Then we realised that sometimes some Meteor methods are not working correctly anymore, but we can not reproduce it reliably. It only happens on production, not on any other environment (staging, develop,…), which run the same stack and build just with lower server resources and less traffic. Even on production there are stretches of up to hours where everything works, followed by hours where we can reproduce the problem.

The problematic methods run through without error and the connection receives the result ddp message and also the added and changed messages of changes to subscribed documents, but the updated message in the end is missing, which results in the message callback not being run. We are still using the old Meteor.call with callbacks. Those are async server only methods, so no stubs involved, which, if we understand the migration docs correctly, should still work fine.

We are making heavy use of subscriptions (which is probably unnecessary) on a lot of collections, but it is only one area of the webapp (a lower traffic area even) with a couple methods related to one subscription, where we are having issues. Some methods making changes to the same subscribed data, are always working completely fine, others are missing the updated message. App and mongo server load seems fine and even doubling resources did not help. Rolling back to the 2.10.0 build removed the problem.
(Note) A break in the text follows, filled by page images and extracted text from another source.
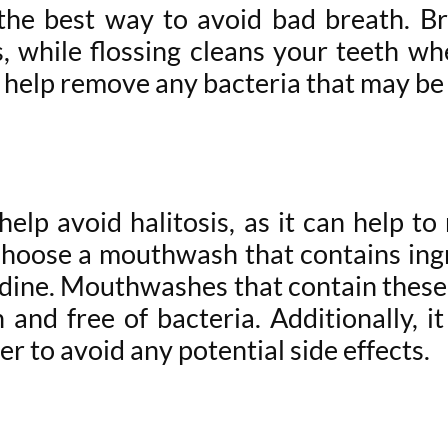
s the best way to avoid bad breath. B
 while flossing cleans your teeth wh
ll help remove any bacteria that may be
elp avoid halitosis, as it can help to
choose a mouthwash that contains ingred
idine. Mouthwashes that contain these
and free of bacteria. Additionally, 
r to avoid any potential side effects.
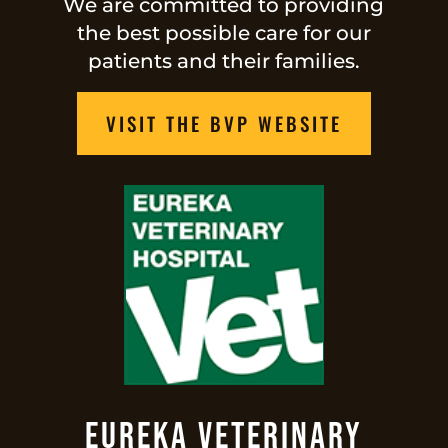
We are committed to providing
the best possible care for our
patients and their families.
VISIT THE BVP WEBSITE
Eureka Veterinary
I know that it is probably hard to help without a way to reproduce the problem, but maybe someone has some advice of how to debug in this situation, without using production as a testing environment. If there is some DDP under the hood documentation, or instructions of how to add logging to meteor internals, that would be helpful as well.
From what I gathered from code comments in github, the updated message is called to signify that all updates to the subscribed data changed by the method have been send out. However the added and changed messages are coming in (s. screenshots below), but the method is still stuck not sending the updated. I did not really get the details, how the system works though. Any ideas of what might be going wrong there are appreciated.
I added simplified example code of the subscription, a working method and another one that has this problem, in case that helps.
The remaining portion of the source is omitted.